O governo afegão anunciou, esta terça-feira, a libertação de três comandantes taliban, um dos quais líder de uma das mais mortíferas fações do grupo, numa troca com dois professores universitários, um americano e a um australiano, reféns do grupo há mais de três anos.
Espera-se que a troca de prisioneiros contribua para o retomar das negociações de paz diretas, entre o grupo islamita e o Executivo norte-americano, oficialmente terminadas por Donald Trump em setembro.
A libertação dos comandantes taliban havia sido anunciada a 12 de novembro, pelo Presidente afegão, após ter sido obtido o aval dos Estados Unidos.
Ashraf Ghani revelou na altura que um dos comandantes a libertar seria Anas Haqqani, detido em 2014.
Anas é o irmão mais novo do vice-líder do grupo islamita e chefe da rede Haqqani, uma fação dos taliban baseada no Paquistão, responsável pelos atentados mais violentos dos últimos anos contra civis, em solo afegão.
A troca de prisioneiros foi adiada de repente, com os taliban a mudar a localização dos reféns. Só esta terça-feira ficou confirmada.
No Qatar
Três fontes taliban que acompanharam a troca afirmaram à Agência Reuters que os três comandantes do grupo saíram de manhã da prisão afegã onde se encontravam, sendo encaminhados para a capital do Qatar.
"Pouco depois da sua libertação, voaram para Doha e foram entregues à sede política" do grupo, revelou um líder taliban no Afeganistão, sob anonimato por não estar autorizado a falar da troca.
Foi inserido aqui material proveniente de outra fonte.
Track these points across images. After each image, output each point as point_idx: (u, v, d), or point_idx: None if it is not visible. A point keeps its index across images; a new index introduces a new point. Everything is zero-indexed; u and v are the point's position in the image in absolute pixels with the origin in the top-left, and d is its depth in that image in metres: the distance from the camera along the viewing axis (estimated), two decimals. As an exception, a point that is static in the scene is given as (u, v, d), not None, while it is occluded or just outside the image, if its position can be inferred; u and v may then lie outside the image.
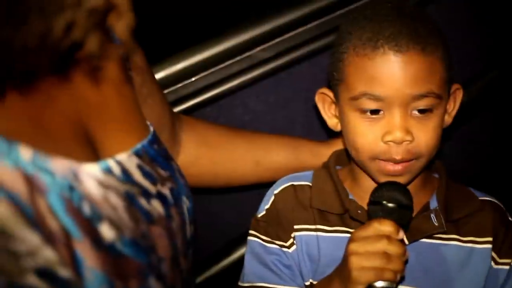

Michael Semple, professor do Instituto para a Paz Global, Segurança e Justiça da Universidade de Belfast, Irlanda, disse que os três comandantes libertados podem ser considerados membros da "elite" taliban.
"Sabemos que os taliban estavam extremamente ansiosos por libertar a sua família", sublinhou à televisão do Qatar, al Jazeera. "E sabemos que o destino dos reféns tem sido uma preocupação da Admistração norte-americana e das suas famílias", acrescentou.
A troca parece ser um "ramo de oliveira" entre os taliban e o Governo de Ghani, referiu Semple, alertando de que "nada indica", contudo, que o grupo islamita tenha mudado a sua "recusa política em negociar com o Governo" afegão.
Raptados em 2016
Nem a embaixada dos Estados Unidos no Afeganistão nem o Governo afegão se mostraram disponíveis para comentar a troca.
Um alto responsável do Governo afegão, também sob anonimato, garantiu apenas que os dois reféns ocidentais estão bem.
"Os dois professores foram libertados em segurança e estão a ser bem tratados", assegurou à Reuters, sem dar mais detalhes.
Kevin King, cidadão norte-americano e Timothy Weeks, australiano, foram sequestrados em agosto de 2016, no exterior da Universidade Americana do Afeganistão, em Cabul, onde lecionavam. Surgiram num vídeo, em 2017, desgrenhados e mal-tratados, a pedir pela sua libertação.
O primeiro-ministro da Austrália confirmou que Weeks foi libertado.
"Vemos esta libertação como uma entre uma série de medidas destinadas a criar confiança, que têm estado a decorrer no Afeganistão", afirmou Scott Morrison, num comunicado conjunto com o seu ministro dos Negócios Estrangeiros.
"Esperamos que tais medidas criem as condições para um cessar-fogo e um diálogo interno no Afeganistão", acrescentou.
Ressuscitar as negociações
Uma vez que os taliban recusam sentar-se à mesa como o Governo afegão, que consideram uma marionete dos Estados Unidos, as negociações têm estado a envolver apenas os extremistas muçulmanos e os norte-americanos.
Os termos do fim de 18 anos guerra e da retirada das tropas norte-americanas do Afeganistão têm estado a ser negociados no Qatar desde 2018, mas as conversações oficiais foram suspensas abrutamente em setembro, em vésperas de um encontro em Camp David, anunciado pelo Presidente norte-americano Donald Trump.
Foi o próprio Trump quem anulou a reunião após a morte de um soldado norte-americano e de 11 civis em Cabul, num atentado taliban. As negociações "estão mortas", afirmou.
Em outubro, o representante especial dos Estados Unidos para o Afeganistão, Zalmay Khalilzad, foi ao Paquistão, onde se terá encontrado com o principal negociador dos taliban, o Mullah Abdul Ghani Baradar.
Washington explicou que o seu representante especial se deslocou a Islamabad para prosseguir conversações realizadas em setembro, em Nova Iorque, com representantes paquistaneses, incluindo o primeiro-ministro, Imran Khan.
A administração Trump referiu ainda que a visita de Khalilzad não foi novo esforço para retomar o processo de paz afegão.